A lot has changed in the president's office since Braatz joined DePaul in 2004 as a senior executive for presidential operations. She was the first hire for the Rev. Dennis H. Holtschneider, C.M., who served as DePaul's 11th president from 2004 - 2017 and is currently the university's chancellor.

"I remember recruiting Jay at a Starbucks near her office at the Spencer Foundation in Chicago," Fr. Holtschneider says. "In 2004, when we both arrived, the DePaul president's office literally consisted of a part-time student answering phones."

Braatz spent her first several months at DePaul building a president's office. She visited other universities to study their presidential operations and modified those practices to best fit DePaul. One-by-one she hired a team and implemented procedures to ensure day-to-day operations ran smoothly and effectively.

"If people do not think about the functioning of the president's office, it's because she made it seamless," Fr. Holtschneider says.  

Braatz first met Fr. Holtschneider through mutual friends at Harvard University, where she earned a master's degree and doctorate in administration, planning and social policy at the Graduate School of Education. Her dissertation focused on the role of education on women's success in the labor market. She also helped teach classes in advanced statistics at Harvard, an area of expertise that led directly to her primary function at DePaul - strategic planning.

Fr. Holtschneider first charged Braatz with aligning DePaul's strategic reporting and data-gathering.  Building a planning function for the university came next. Braatz supported the implementation of Vision 2012 and then led the process to develop Visions 2018 and, most recently, 2024.

"Those processes became better informed as she quietly shared data and trends with individuals and working groups tasked with achieving strategic objectives," Fr. Holtschneider says. "Our ability to execute - actually accomplish - those plans also increased, as she and her team tracked our plans and saw that each item was accomplished, celebrated and credit was given to the university members who worked hard to bring that accomplishment to life. Perhaps most usefully, her unseen but critical skills in shuttle diplomacy helped an institution with competing ambitions agree on a direction forward."

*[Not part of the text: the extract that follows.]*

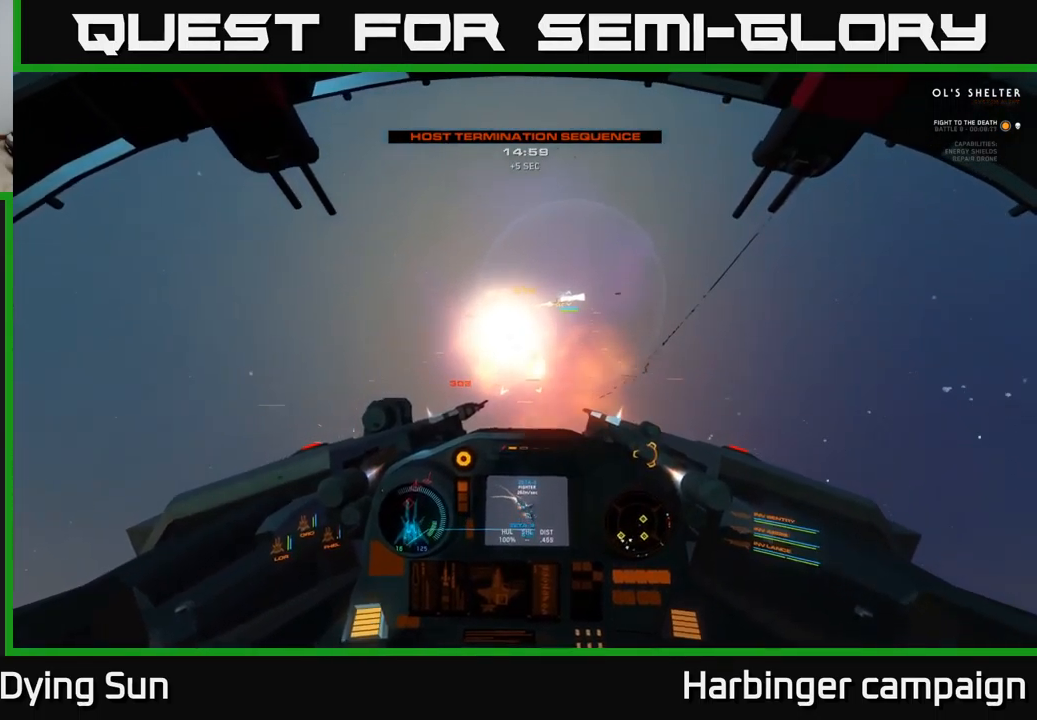
{"buttons": [], "left_stick": "center", "right_stick": "up-right", "events": [[33, "R3", "up"], [83, "left_stick", "center"], [100, "right_stick", "right"], [217, "right_stick", "up-right"]]}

Braatz also made it a priority to provide regular, annual updates throughout each strategic plan to keep the university community informed. Instead of waiting for the end of each six-year cycle to address new challenges, Braatz facilitated conversations at the halfway mark to evaluate progress and make necessary adjustments. Her goal: keep the university moving forward.

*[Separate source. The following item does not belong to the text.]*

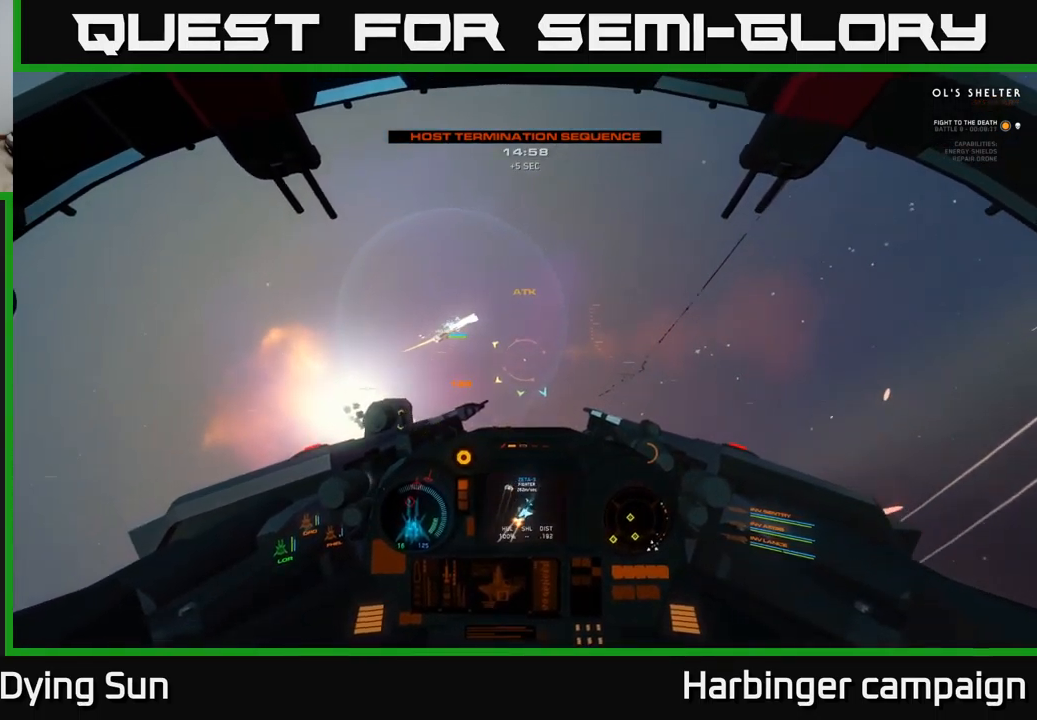
{"buttons": [], "left_stick": "right", "right_stick": "center", "events": [[167, "right_stick", "center"], [200, "R1", "down"], [283, "R1", "up"], [334, "L2", "up"], [367, "right_stick", "up"], [484, "left_stick", "right"], [484, "right_stick", "center"]]}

"It has been an honor to spend my first year at DePaul with Jay as my guide," Dr. Esteban says. "Watching her lead and collaborate with the university community to develop DePaul's next strategic plan has been a great learning experience, and I feel fortunate to have served alongside her. Jo and I wish her the happiest of retirements and remind her that she and Eric will always be welcome at DePaul."

Prior to joining DePaul, Braatz served as a senior program officer at the Spencer Foundation, a nonprofit organization that has provided more than $250 million in fellowships and research grants to improve education around the world. She spent 15 years working for Outward Bound, a national non-profit educational organization that offers wilderness-based, experiential education programs to help students develop personally and professionally. She currently serves as a board member for the Hurricane Island Outward Bound School in Rockland, Maine. She also rows competitively with the Chicago Rowing Foundation.

Upon retirement, she will relocate, over time, to mid-coast Maine, where she and her partner, Eric, have been renovating a home for the last several years.

"Truthfully, Jay could have worked anywhere," Fr. Holtschneider says. "It's a testament to our mission - in which she believes deeply - and to our community that she has stayed all these years.  Her retirement is a loss, and yet it deserves only gratitude."